For the records below, give the number of lines containing the word "bartdecoo" and no other text.

--- Data for this exercise ---

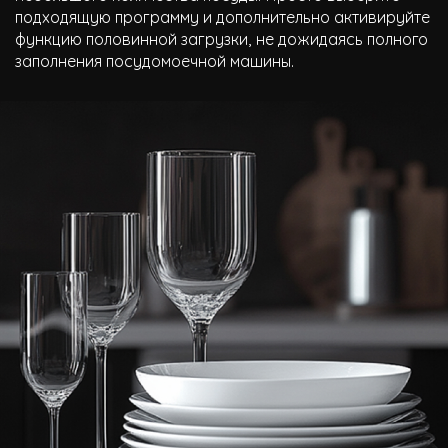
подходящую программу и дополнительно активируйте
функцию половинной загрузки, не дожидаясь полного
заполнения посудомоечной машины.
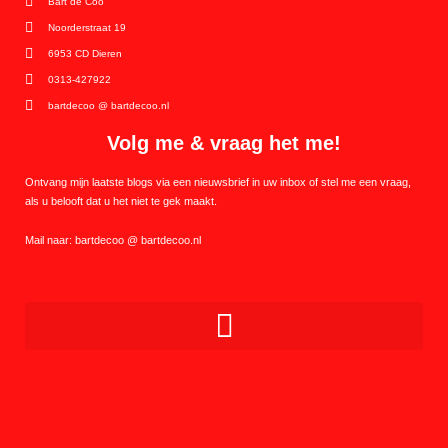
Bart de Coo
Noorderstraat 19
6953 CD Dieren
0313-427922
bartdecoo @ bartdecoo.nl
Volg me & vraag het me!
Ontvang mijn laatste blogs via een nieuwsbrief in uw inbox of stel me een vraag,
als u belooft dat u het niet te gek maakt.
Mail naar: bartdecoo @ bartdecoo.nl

---

■ Exercise output:
2